[[ Given data open ]]

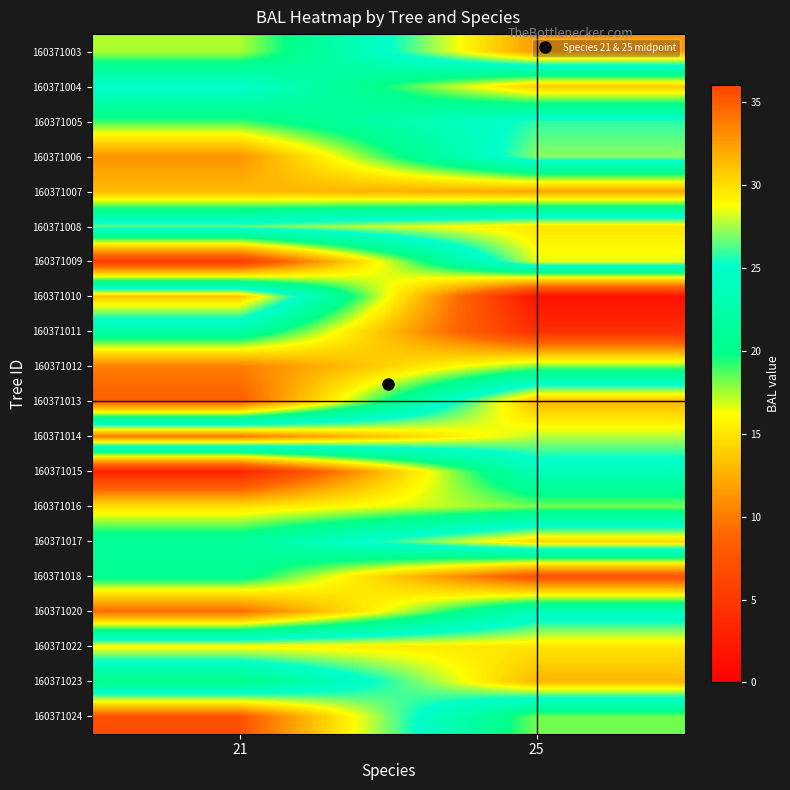

What is the difference between the highest and lowest values at 25?

31.1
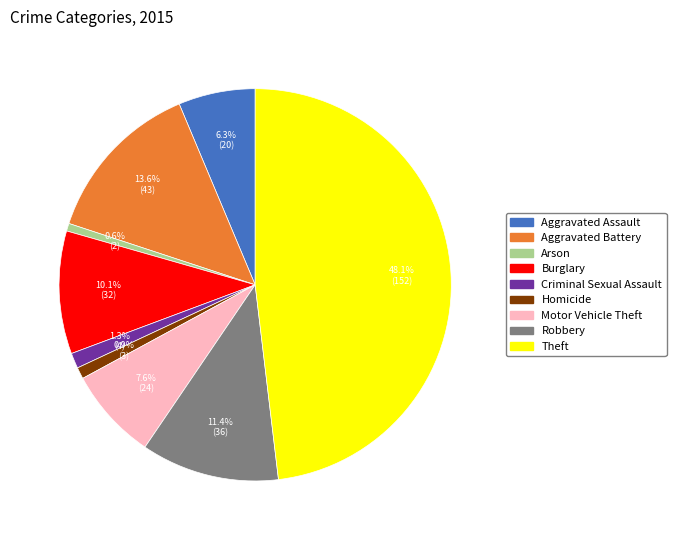

Is there a majority slice in this chart?

No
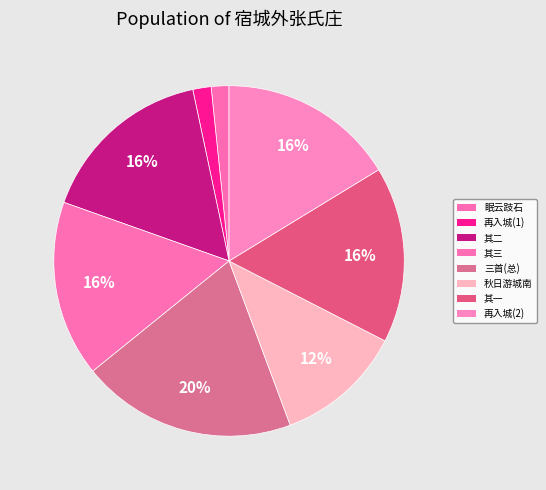

How many segments does this pie chart have?

8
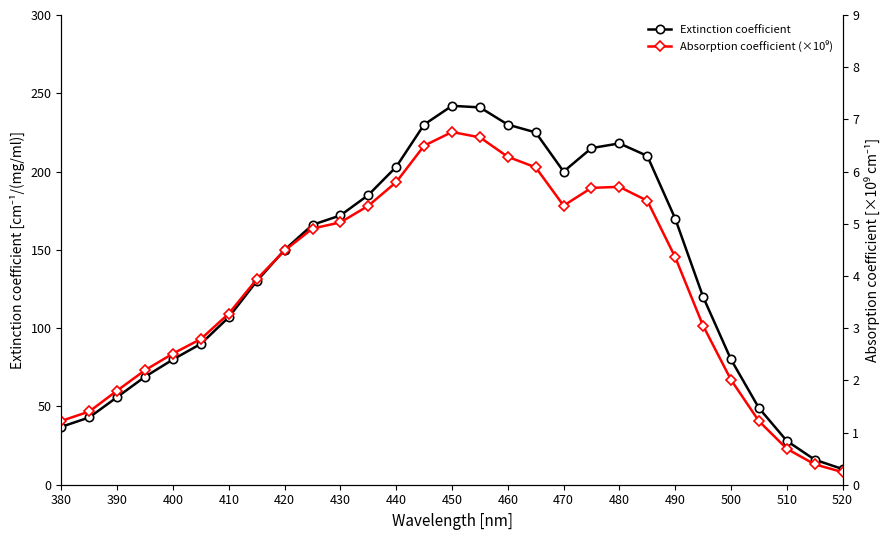

True or false: Extinction coefficient and Absorption coefficient (×10⁹) cross at least once.

False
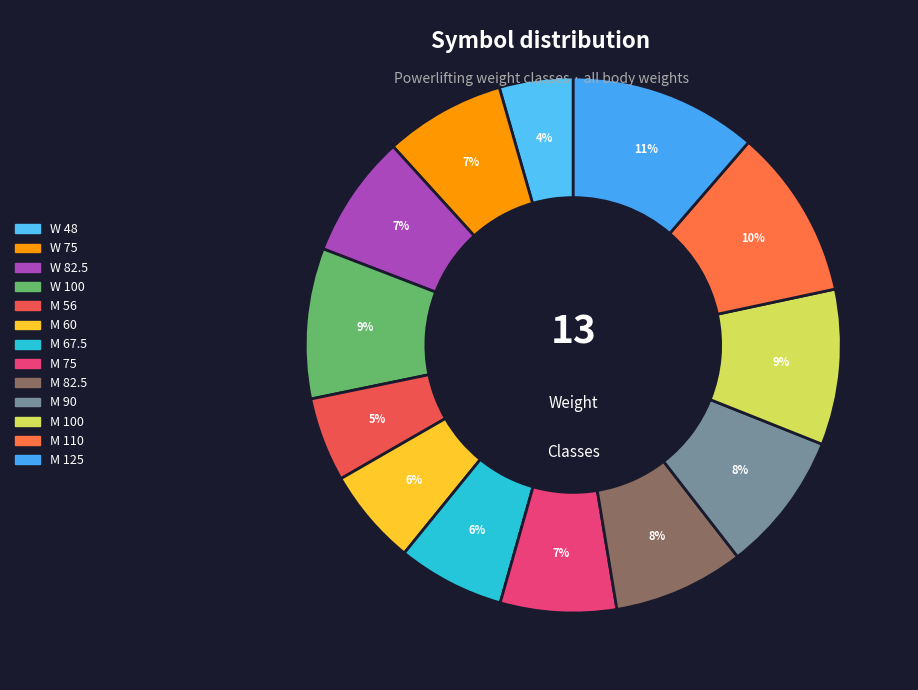

Does W 75 represent more than half of the total?

No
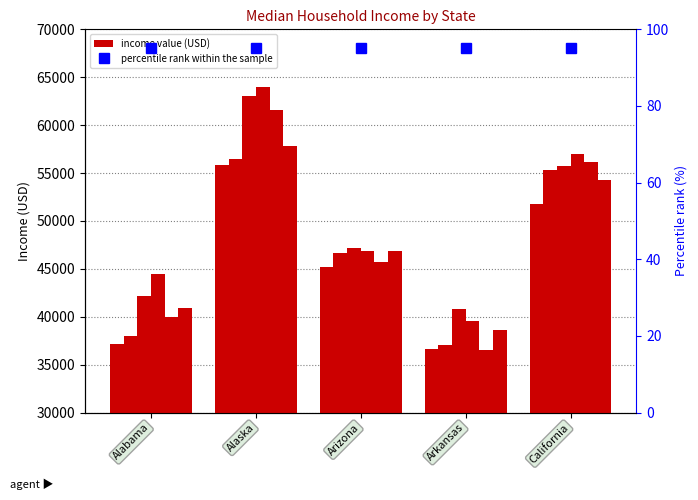

Reading left to right, transcribe all the data shown in this chart.

2005: Alabama=37150	Alaska=55891	Arizona=45245	Arkansas=36658	California=51755
2006: Alabama=37952	Alaska=56418	Arizona=46657	Arkansas=37057	California=55319
2007: Alabama=42212	Alaska=62993	Arizona=47215	Arkansas=40795	California=55734
2008: Alabama=44476	Alaska=63989	Arizona=46914	Arkansas=39586	California=57014
2009: Alabama=39980	Alaska=61604	Arizona=45739	Arkansas=36538	California=56134
2010: Alabama=40933	Alaska=57848	Arizona=46896	Arkansas=38587	California=54283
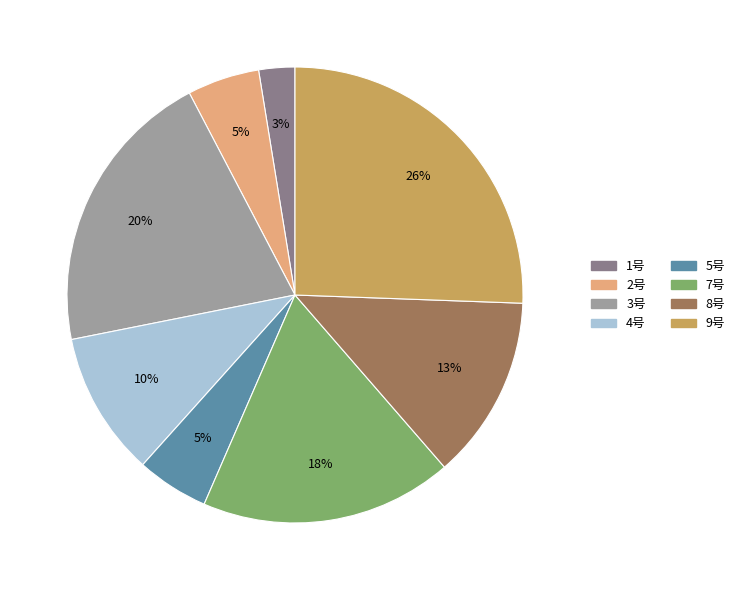

Is it true that 2号 is 17% of the pie?

False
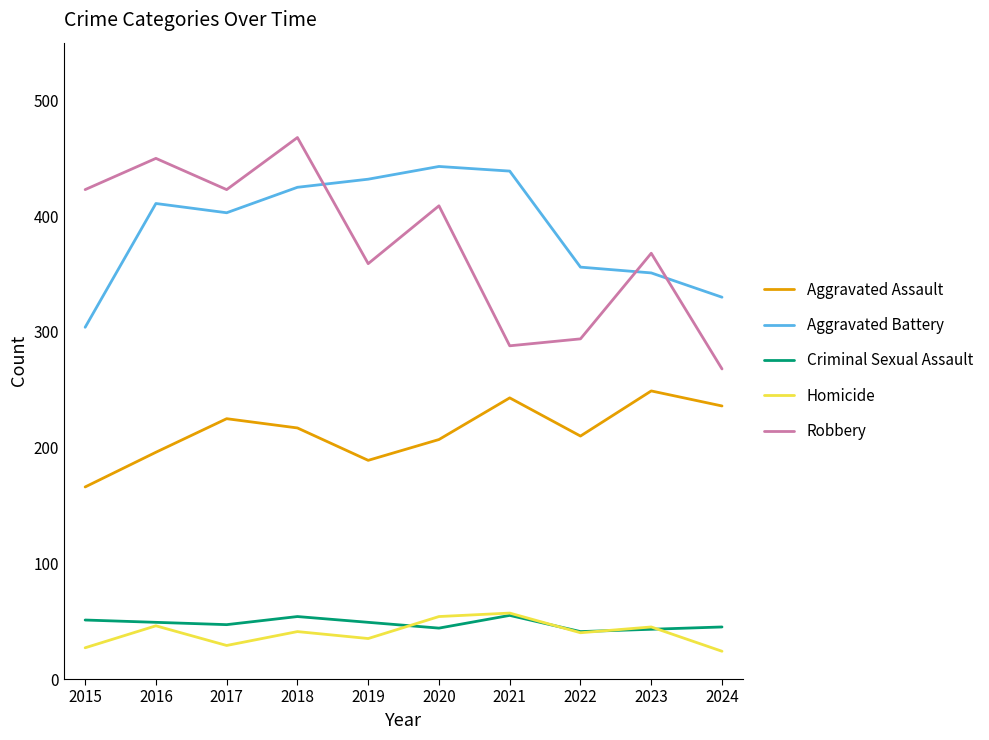

How many distinct data groups are displayed?

5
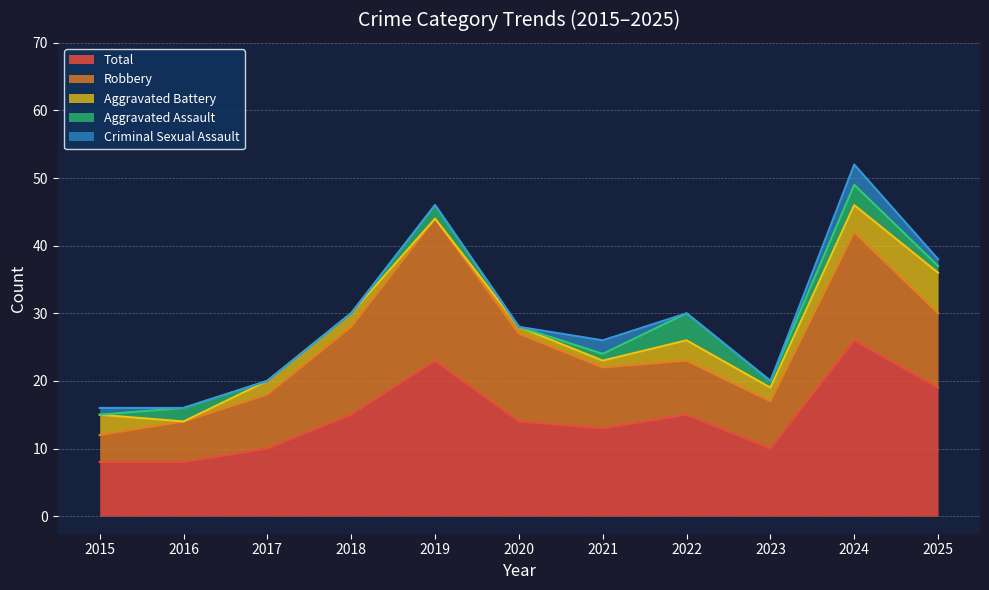

Which series has the widest spread of values?

Total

[[ Given data closed ]]

### Task requirements
Turn every line of the listing above into a numbered list, skipping blank lines and leaving out the picture lines.

### Solution
1. What is the difference between the highest and lowest values at 25?
2. 31.1
3. Is there a majority slice in this chart?
4. No
5. How many segments does this pie chart have?
6. 8
7. True or false: Extinction coefficient and Absorption coefficient (×10⁹) cross at least once.
8. False
9. Does W 75 represent more than half of the total?
10. No
11. Reading left to right, transcribe all the data shown in this chart.
12. 2005: Alabama=37150	Alaska=55891	Arizona=45245	Arkansas=36658	California=51755
13. 2006: Alabama=37952	Alaska=56418	Arizona=46657	Arkansas=37057	California=55319
14. 2007: Alabama=42212	Alaska=62993	Arizona=47215	Arkansas=40795	California=55734
15. 2008: Alabama=44476	Alaska=63989	Arizona=46914	Arkansas=39586	California=57014
16. 2009: Alabama=39980	Alaska=61604	Arizona=45739	Arkansas=36538	California=56134
17. 2010: Alabama=40933	Alaska=57848	Arizona=46896	Arkansas=38587	California=54283
18. Is it true that 2号 is 17% of the pie?
19. False
20. How many distinct data groups are displayed?
21. 5
22. Which series has the widest spread of values?
23. Total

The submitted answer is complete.